Jerome Jones and his sister, the Rev. Cynthia Jones, formed the Tabernacle choir last year after a French music promoter invited Jerome, a musician who now lives in Geneva, Switzerland, to suggest a gospel group to tour European jazz festivals.
"I told him I knew a group of singers at my family's church in Baltimore who were of professional caliber musically and who also could convey the religious experience of the church," Jerome recalls.
He and his sister, who is also the choir director at Jones Tabernacle Baptist Church, hand-picked the 17 voices and five instrumentalists for the touring group.

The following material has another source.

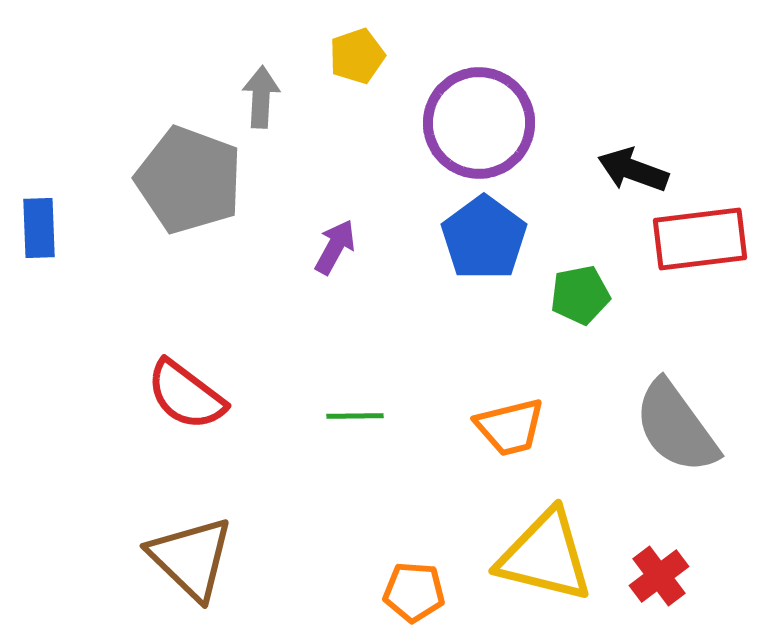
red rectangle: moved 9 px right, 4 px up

The group traveled to France and Spain last summer, where they were well-received everywhere they performed.
This year, their first performance was in the Montelban festival amphitheater, to an overflow crowd of 3,600. The next day, the choir traveled to the nearby Abbey de Mosaic, one of the oldest cathedrals in France, where they had been invited to participate in the Sunday morning Mass.
"The place was full of history and tradition," Moran recalls. "It had no musical instruments -- piano, organ, drums -- at all, just these beautiful vaulted ceilings and the congregation. So everything we did was unaccompanied. We did 'King Jesus Is A Listenin',' 'Amazing Grace' and 'O Happy Day,' all a capella.
"Then they invited us to take Communion with them. For them and for us, Communion signified Christ's death and resurrection. Catholics and Baptists share that. So I think them asking us to take Communion was an expression of their reaching out to us and us sort of reaching them as well. It was a communion of cultures, if you will."
Most of the singers are members of the congregation at Jones Tabernacle; a few belong to other area churches. None except Jerome Jones and organist Ernest Sallee, who is music director at another area church, consider themselves professional musicians.
At a concert last year, Jerome Jones introduced the choir's rendition of "The Lord Is Everything to Me" on a revealing note of humility.
"We're no saints; we're no angels," Jones shouted to the crowd. "We're here for one reason: God said it; God wrote it; I believe it, and I'm going to take him at his word."
Caught up in the rapture
The Tabernacle singers don't think of what they do as entertainment. Each of them has made a personal commitment to spreading the belief in individual salvation and redemption that is at the core of the Christian faith.
"For us, it is our ministry," says Hickey, who works as a program analyst for the Equal Employment Opportunity Commission in Washington.
"We are actually ministering through song, through music. It is an opportunity to share the gospel with people who don't speak our language but can understand our spirit and our love for God."
To underscore the deeply religious purpose of each performance, the choir assembles in a circle with hands intertwined before its concerts to invoke the Lord's blessing.